What Makes This Example Distinct

The comparison data shows that this example is not distinctive merely because it uses slots, fixed coordinates, or a floating helper window. Nearby examples such as drag-to-create-nodes-with-preset-styles, create-object-from-menu, use-d3-layout, and canvas-selection already overlap with parts of that implementation space. What is rarer here is the combination of editor features around a rollup model.

Against drag-to-create-nodes-with-preset-styles, this is not a generic style-authoring canvas. The created nodes have semantic types, the accepted connections are constrained, and successful edits feed directly into recomputed totals. Against create-object-from-menu, the workflow is persistent and guided rather than menu-driven: node creation, line creation, rename, numeric editing, and deletion stay visible in one overlay interface. Against use-d3-layout and canvas-selection, the emphasis shifts away from external layout or selection mechanics and toward topology-driven calculation.
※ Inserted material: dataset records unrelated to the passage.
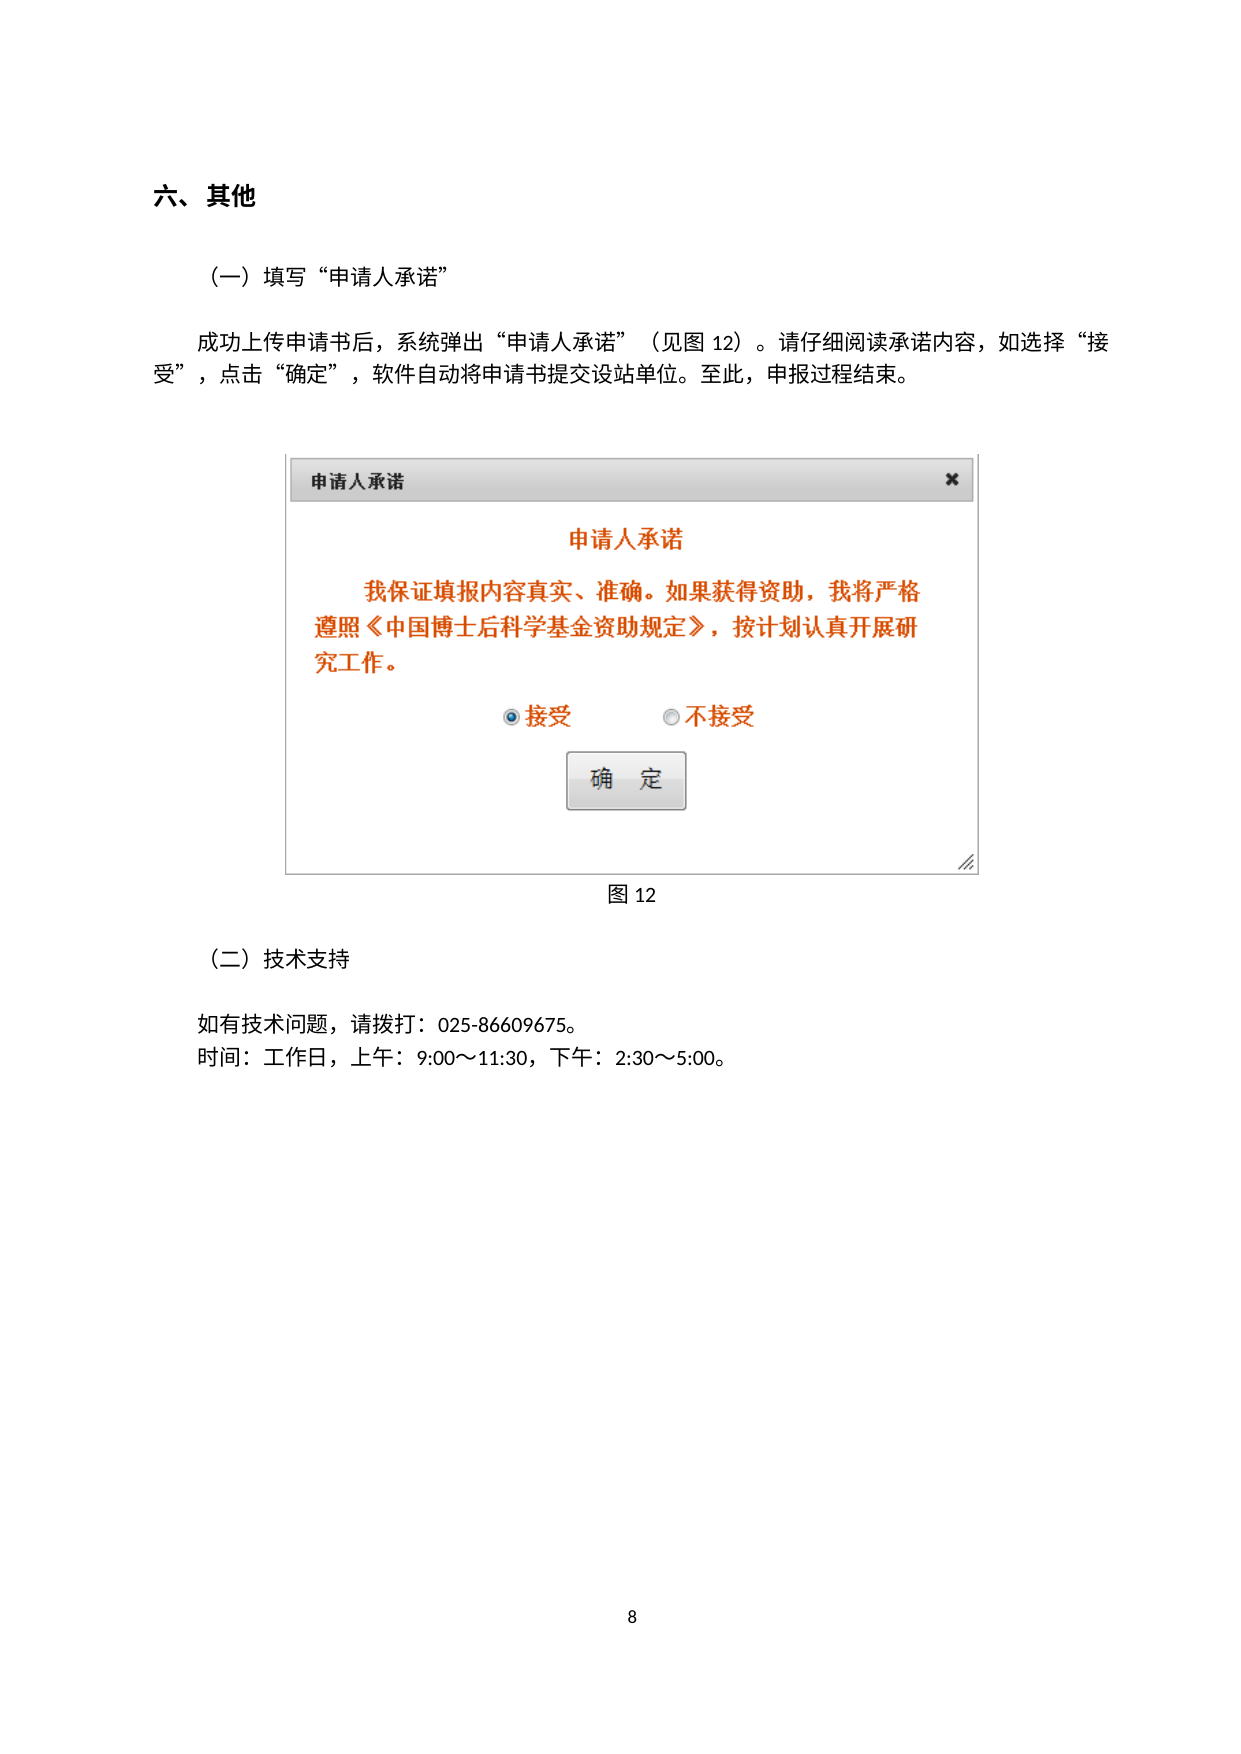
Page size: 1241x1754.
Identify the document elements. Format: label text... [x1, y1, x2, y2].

picture [285, 454, 979, 875]
text 如有技术问题，请拨打：025-86609675。 [153, 1007, 1110, 1039]
text 图12 [153, 877, 1110, 909]
text 时间：工作日，上午：9:00～11:30，下午：2:30～5:00。 [153, 1039, 1110, 1072]
text 成功上传申请书后，系统弹出“申请人承诺”（见图12）。请仔细阅读承诺内容，如选择“接受”，点击“确定”，软件自动将申请书提交设站单位。至此，申报过程结束。 [153, 324, 1110, 389]
text （二）技术支持 [153, 942, 1110, 974]
text （一）填写“申请人承诺” [153, 259, 1110, 292]
list 其他 [153, 162, 1110, 227]
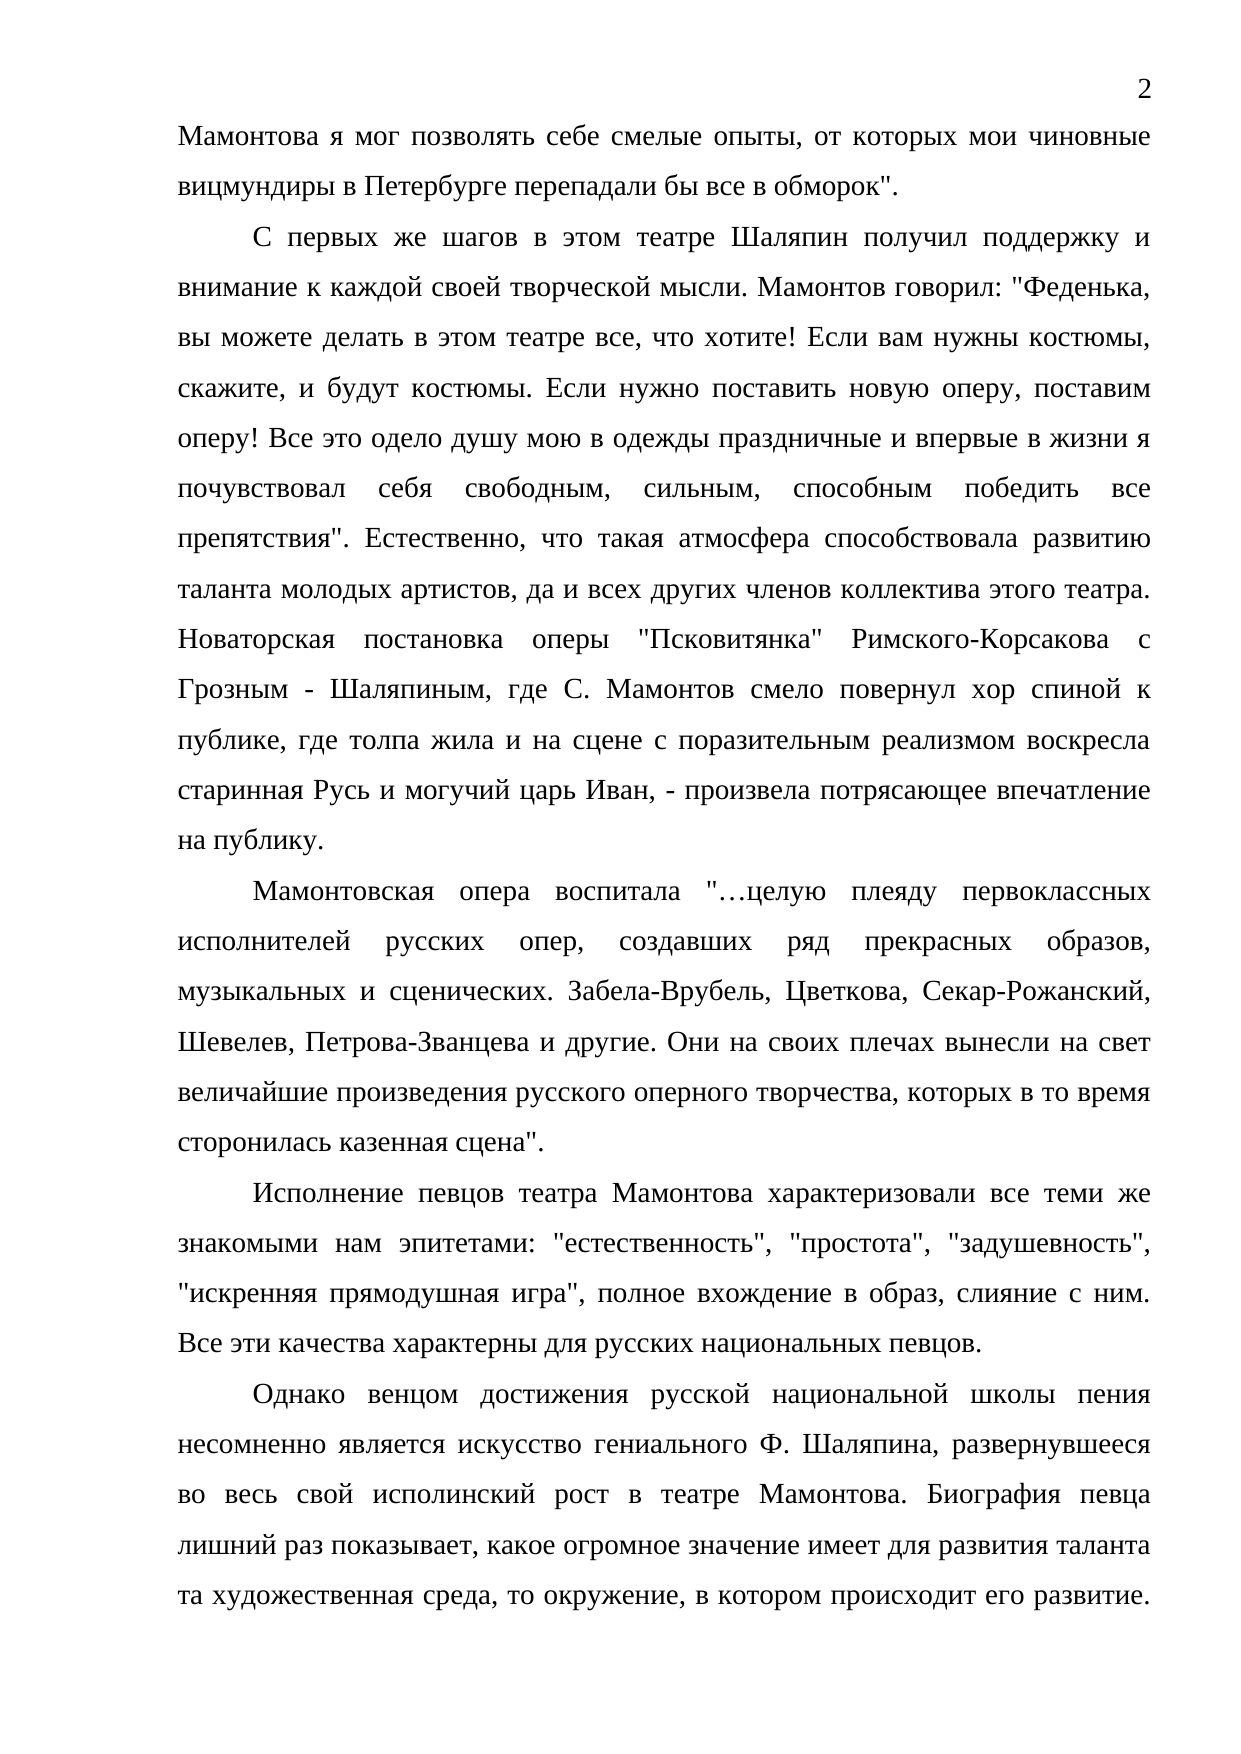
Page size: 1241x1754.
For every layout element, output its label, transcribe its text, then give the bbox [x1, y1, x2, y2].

text С первых же шагов в этом театре Шаляпин получил поддержку и внимание к каждой своей творческой мысли. Мамонтов говорил: "Феденька, вы можете делать в этом театре все, что хотите! Если вам нужны костюмы, скажите, и будут костюмы. Если нужно поставить новую оперу, поставим оперу! Все это одело душу мою в одежды праздничные и впервые в жизни я почувствовал себя свободным, сильным, способным победить все препятствия". Естественно, что такая атмосфера способствовала развитию таланта молодых артистов, да и всех других членов коллектива этого театра. Новаторская постановка оперы "Псковитянка" Римского-Корсакова с Грозным - Шаляпиным, где С. Мамонтов смело повернул хор спиной к публике, где толпа жила и на сцене с поразительным реализмом воскресла старинная Русь и могучий царь Иван, - произвела потрясающее впечатление на публику. [177, 219, 1152, 856]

The prepared rarity and comparison records point to the same conclusion: this example is a strong starting point when the requirement is a lightweight graph editor whose edges mean aggregation. Its most unusual combination is template-driven node creation, validated line authoring, inline slot-based property editing, recursive summary recomputation, selection-aware deletion, optional relayout, and shared canvas settings or export utilities on one screen.

Where Else This Pattern Applies

This pattern transfers well to KPI rollup designers, budget and cost breakdown planners, revenue decomposition tools, and operational scorecard editors. In those scenarios, users need to model how upstream values feed one or more summary nodes and immediately verify the resulting totals.

It also fits dependency-based planning tools where the graph itself is the calculation model, such as staffing estimates, component cost allocation, or layered target planning. The same slot-based editing pattern can be extended to more fields per node, stricter validation rules, or domain-specific node templates without changing the overall authoring structure.